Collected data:
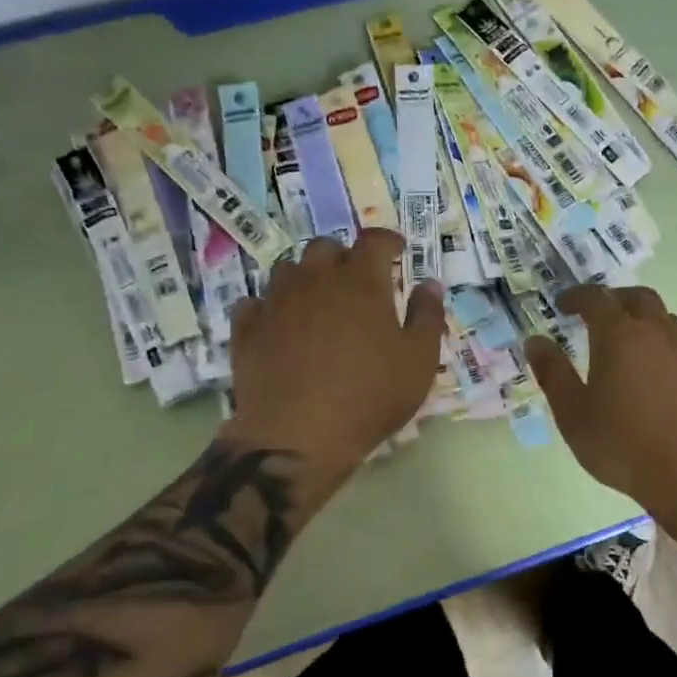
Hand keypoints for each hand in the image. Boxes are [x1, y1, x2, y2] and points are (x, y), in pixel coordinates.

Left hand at [223, 228, 445, 479]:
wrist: (298, 436)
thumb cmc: (370, 397)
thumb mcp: (419, 361)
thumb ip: (427, 317)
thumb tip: (429, 284)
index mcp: (361, 282)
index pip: (374, 240)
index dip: (387, 241)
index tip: (396, 251)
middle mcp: (315, 280)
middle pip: (325, 247)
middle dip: (343, 257)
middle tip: (356, 281)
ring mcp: (276, 302)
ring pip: (288, 269)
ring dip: (306, 277)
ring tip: (317, 301)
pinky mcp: (247, 329)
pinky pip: (255, 303)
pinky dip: (270, 306)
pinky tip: (278, 324)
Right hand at [525, 285, 676, 514]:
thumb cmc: (621, 444)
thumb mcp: (573, 412)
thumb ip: (552, 372)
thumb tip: (535, 341)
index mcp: (620, 335)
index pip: (596, 299)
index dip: (576, 296)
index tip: (562, 304)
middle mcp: (656, 333)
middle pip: (638, 298)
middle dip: (613, 298)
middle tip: (595, 313)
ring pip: (664, 318)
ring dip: (642, 318)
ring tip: (625, 340)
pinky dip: (661, 342)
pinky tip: (653, 370)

Problem description: Could you return all of the entries above exactly, without any images?

Task output:
Hand keypoints for each hand in the image. Boxes are [x1, y1, x2, y2] and points are (x, y), in pixel coordinates.

Left hand at [223, 228, 445, 479]:
wrist: (298, 436)
thumb cmc: (370, 397)
thumb mcp: (419, 361)
thumb ip: (427, 317)
thumb tip: (429, 284)
index mcp: (361, 282)
index pip: (374, 240)
index dip: (387, 241)
index tip: (396, 251)
middle mcp: (315, 280)
middle pip: (325, 247)
middle dip: (343, 257)
middle tip: (356, 281)
ring mcp: (276, 302)
ring pip: (288, 269)
ring dip: (306, 277)
ring tip: (317, 301)
pinky mcp: (247, 329)
pinky pip: (255, 303)
pinky dip: (270, 306)
pinky tip: (278, 324)
Right hand at [525, 285, 676, 514]:
thumb cmc: (621, 444)
thumb mcp: (573, 412)
thumb ip: (552, 372)
thumb tip: (535, 341)
index mcp: (620, 335)
index pip: (596, 299)
index dip: (576, 296)
index tip: (562, 304)
middle mcp: (656, 333)
middle pip: (638, 298)
middle dip: (613, 298)
middle tip: (595, 313)
ring pip: (664, 318)
ring dip: (642, 318)
ring tip: (625, 340)
pinky dip: (661, 342)
pinky tip: (653, 370)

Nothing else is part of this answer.